This year of dark patterns was followed by a lot of light, and happiness. I fell in love unexpectedly. I quit the sport that had been draining the life out of me for way too long. I started to cultivate a more direct and sure path for what I wanted in my future. Hell, I was able to truly envision a future for myself at all, and that alone was pretty riveting. I’m going to insert a few more excerpts from my journal, post this bad period, and I want you to soak in the contrast. 


“Saturday, January 26, 2019 - It sounds ridiculous to say that I’m totally in love on the second date. So I’m not going to say it, and I’m writing it down instead, and praying he never gets ahold of this. Last year I remember [an older friend] telling me that you’re only going to find love when you finally stop looking for it, and I’m finding she wasn’t wrong.”


“Monday, April 8, 2019 - We made it to the Grand Canyon today. The drive was so long, but I’ve been waiting for this for so much longer. It’s insane. Think about the most beautiful thing you’ve ever seen in your life, and multiply it. It’s a sort of psychedelic beauty. It leaves you with so many more questions than you found it with.”


“Sunday, July 8, 2019 - I’m on my first ever camping trip without my parents. Just me and some friends eating chicken noodle soup around the campfire that took us way too long to start. The sunset was so beautiful at Rainier. I felt so tiny in the most peaceful way.”

Life is not always flawless, even when you begin to pull yourself out of a dark place and start remembering all the things there are to live for. Since this time, I’ve definitely revisited the feelings of loss and heartbreak that I once felt in those initial entries. The difference though, is that I am able to push through the lowest points because I have these memories that I can rely on, of knowing I have made it out before. 

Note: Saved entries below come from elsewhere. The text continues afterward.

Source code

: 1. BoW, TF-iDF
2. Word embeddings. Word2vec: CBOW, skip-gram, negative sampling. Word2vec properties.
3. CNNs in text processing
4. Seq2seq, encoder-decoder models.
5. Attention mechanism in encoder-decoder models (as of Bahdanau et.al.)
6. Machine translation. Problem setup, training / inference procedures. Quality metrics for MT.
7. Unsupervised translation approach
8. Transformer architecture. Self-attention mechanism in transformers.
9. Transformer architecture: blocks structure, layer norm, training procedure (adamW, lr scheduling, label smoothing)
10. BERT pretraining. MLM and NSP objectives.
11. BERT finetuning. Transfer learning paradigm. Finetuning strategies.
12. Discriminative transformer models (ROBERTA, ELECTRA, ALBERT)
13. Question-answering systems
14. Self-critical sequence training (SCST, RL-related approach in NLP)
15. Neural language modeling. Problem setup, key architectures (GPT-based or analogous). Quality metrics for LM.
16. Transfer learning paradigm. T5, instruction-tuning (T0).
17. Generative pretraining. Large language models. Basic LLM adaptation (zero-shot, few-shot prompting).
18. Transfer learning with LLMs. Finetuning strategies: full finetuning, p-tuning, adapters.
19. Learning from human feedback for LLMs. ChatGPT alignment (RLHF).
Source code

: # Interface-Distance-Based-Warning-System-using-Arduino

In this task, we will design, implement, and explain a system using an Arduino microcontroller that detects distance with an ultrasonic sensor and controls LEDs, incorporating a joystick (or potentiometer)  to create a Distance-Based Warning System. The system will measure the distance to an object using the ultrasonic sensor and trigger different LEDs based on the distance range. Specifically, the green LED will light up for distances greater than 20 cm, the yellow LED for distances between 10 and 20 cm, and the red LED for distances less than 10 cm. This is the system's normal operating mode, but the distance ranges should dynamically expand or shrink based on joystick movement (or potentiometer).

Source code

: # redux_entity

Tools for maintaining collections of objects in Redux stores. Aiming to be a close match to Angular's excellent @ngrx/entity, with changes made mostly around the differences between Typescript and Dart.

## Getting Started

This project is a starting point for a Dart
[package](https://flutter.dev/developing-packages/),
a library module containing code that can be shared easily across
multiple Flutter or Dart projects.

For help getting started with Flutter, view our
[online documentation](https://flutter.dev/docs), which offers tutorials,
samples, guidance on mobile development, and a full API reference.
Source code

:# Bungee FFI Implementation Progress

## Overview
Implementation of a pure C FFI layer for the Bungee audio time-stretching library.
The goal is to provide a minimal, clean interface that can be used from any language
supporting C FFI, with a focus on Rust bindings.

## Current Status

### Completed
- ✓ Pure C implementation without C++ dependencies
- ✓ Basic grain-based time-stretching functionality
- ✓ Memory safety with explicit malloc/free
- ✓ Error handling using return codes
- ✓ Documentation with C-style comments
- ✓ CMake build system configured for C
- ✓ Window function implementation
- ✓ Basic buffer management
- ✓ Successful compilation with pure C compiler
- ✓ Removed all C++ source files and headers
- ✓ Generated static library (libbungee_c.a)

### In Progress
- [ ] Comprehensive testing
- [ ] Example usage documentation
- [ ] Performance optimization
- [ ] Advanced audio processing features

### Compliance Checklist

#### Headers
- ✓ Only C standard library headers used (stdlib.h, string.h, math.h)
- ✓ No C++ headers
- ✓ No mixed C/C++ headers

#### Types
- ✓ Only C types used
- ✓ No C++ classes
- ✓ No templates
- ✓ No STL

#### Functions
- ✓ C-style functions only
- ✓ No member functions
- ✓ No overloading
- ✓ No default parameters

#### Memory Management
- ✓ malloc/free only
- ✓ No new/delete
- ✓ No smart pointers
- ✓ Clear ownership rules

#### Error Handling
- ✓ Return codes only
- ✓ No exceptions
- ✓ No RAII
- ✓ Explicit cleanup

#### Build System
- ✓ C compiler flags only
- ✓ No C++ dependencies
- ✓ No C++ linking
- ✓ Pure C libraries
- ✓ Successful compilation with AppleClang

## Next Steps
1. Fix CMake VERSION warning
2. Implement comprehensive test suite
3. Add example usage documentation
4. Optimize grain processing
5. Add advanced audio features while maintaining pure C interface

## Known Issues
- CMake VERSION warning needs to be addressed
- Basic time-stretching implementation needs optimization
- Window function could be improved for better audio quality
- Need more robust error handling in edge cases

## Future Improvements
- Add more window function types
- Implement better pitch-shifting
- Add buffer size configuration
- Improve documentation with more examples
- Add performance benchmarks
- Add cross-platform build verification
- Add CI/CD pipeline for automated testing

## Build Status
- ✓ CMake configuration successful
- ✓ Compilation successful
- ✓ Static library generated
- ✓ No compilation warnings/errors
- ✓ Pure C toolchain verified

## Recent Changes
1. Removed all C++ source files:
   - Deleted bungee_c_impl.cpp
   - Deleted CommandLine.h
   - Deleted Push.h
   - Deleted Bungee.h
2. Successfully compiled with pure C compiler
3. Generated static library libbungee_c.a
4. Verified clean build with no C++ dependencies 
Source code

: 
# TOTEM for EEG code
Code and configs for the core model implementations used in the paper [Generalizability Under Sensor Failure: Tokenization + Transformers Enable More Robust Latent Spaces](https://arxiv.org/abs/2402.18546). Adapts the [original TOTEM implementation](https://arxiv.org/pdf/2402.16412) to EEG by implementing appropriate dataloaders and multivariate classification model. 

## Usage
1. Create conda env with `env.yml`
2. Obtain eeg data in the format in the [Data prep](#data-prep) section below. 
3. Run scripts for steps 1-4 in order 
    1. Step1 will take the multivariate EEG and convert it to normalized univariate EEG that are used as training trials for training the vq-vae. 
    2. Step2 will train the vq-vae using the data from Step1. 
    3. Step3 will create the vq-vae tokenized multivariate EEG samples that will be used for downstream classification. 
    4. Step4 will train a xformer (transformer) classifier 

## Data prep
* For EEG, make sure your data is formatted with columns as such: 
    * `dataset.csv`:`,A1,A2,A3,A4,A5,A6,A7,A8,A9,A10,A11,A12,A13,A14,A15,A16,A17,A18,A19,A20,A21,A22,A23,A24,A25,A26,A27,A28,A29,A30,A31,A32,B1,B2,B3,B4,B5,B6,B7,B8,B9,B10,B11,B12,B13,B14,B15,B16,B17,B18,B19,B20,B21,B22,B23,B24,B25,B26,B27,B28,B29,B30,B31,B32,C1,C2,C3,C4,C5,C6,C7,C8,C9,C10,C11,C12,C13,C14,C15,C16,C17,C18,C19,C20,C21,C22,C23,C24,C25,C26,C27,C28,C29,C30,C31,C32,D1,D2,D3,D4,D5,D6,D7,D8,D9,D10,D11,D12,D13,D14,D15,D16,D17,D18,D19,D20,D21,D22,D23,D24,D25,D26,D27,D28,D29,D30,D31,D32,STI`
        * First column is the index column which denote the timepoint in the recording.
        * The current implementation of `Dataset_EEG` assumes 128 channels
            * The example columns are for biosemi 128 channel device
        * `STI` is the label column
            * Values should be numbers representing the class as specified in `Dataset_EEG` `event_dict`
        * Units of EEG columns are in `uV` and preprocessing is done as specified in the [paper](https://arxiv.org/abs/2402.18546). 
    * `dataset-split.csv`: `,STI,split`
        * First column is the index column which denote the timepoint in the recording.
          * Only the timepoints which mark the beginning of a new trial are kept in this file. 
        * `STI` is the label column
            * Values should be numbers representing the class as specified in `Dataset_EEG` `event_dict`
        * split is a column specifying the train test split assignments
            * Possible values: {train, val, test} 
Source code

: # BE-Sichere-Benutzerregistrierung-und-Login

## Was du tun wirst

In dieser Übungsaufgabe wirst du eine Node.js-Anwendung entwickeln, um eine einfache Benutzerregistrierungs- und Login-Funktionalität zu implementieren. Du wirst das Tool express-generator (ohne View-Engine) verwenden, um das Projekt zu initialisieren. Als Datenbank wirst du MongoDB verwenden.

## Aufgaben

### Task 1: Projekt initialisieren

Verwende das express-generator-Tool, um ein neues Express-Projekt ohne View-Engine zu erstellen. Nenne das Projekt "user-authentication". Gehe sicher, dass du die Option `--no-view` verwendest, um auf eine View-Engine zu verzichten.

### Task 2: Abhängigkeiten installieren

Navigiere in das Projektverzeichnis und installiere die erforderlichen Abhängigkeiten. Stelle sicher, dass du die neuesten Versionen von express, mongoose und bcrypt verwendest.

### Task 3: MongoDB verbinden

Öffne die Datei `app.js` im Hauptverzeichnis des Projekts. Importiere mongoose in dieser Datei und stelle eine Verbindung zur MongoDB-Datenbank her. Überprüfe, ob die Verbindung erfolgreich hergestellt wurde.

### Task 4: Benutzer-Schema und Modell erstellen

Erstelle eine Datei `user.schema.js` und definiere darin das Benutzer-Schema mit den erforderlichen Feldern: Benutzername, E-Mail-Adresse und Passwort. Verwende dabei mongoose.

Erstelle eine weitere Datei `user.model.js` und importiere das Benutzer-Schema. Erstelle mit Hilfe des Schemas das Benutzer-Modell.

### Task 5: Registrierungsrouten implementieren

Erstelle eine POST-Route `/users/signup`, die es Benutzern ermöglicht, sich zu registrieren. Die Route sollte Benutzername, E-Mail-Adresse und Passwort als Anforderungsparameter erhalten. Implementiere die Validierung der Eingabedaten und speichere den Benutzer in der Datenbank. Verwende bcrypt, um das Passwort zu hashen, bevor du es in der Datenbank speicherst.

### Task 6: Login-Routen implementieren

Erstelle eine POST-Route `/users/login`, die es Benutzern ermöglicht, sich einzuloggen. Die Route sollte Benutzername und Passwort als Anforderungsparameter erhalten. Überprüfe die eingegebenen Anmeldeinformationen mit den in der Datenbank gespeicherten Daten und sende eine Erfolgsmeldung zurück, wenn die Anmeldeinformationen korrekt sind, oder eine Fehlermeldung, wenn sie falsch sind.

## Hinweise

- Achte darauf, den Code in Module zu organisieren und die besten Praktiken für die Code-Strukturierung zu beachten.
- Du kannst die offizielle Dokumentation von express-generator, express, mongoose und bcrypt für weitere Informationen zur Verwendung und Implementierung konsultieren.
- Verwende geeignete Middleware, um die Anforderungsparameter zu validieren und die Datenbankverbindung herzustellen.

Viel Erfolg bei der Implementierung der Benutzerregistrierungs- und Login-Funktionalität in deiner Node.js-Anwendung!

I think all of this is why I never shut up about journaling and the power it holds. It has been such a transformative part of my life that as I applied for college this fall, and the main essay that I sent to many of my schools was about journaling. It’s something I’ll never stop being passionate about, because of the power that lies in preserving memories in such a way that helps you build a sense of intimacy with yourself and with your past. My diaries exist as tangible reminders that I can, and have, made it through even the darkest of months. This is why I feel like it’s almost selfish of me not to share that kind of hope with other people. It’s so impossible to grasp, though, when you’re in the depths of it, so I’ll leave you with this, from quite recently, as a reminder that there are days that will remind you of how special it is to live. 

“Tuesday, November 23, 2020 - I feel so at peace. I finally got a really great job that I love, with people who are already bringing me so much comfort and security. [My boyfriend] came to visit me at work after a bad week, and I was reminded of how we always seem to find each other in our worst, and leave our arms open for the other anyways. School is so hard online, and I’m really struggling to find motivation most days. But I’ve finished all my applications. In a year I’ll be in college, with an entirely different life than the one I’m leading right now. Somehow that doesn’t scare me like it used to. Now I’m actually looking forward to a future. I’m really starting to be able to cut ties with some of my baggage. Not all of it quite yet, but I’m really finally accepting the fact that I will always be a work in progress, and that there is no end point to this whole healing thing. I am thankful.”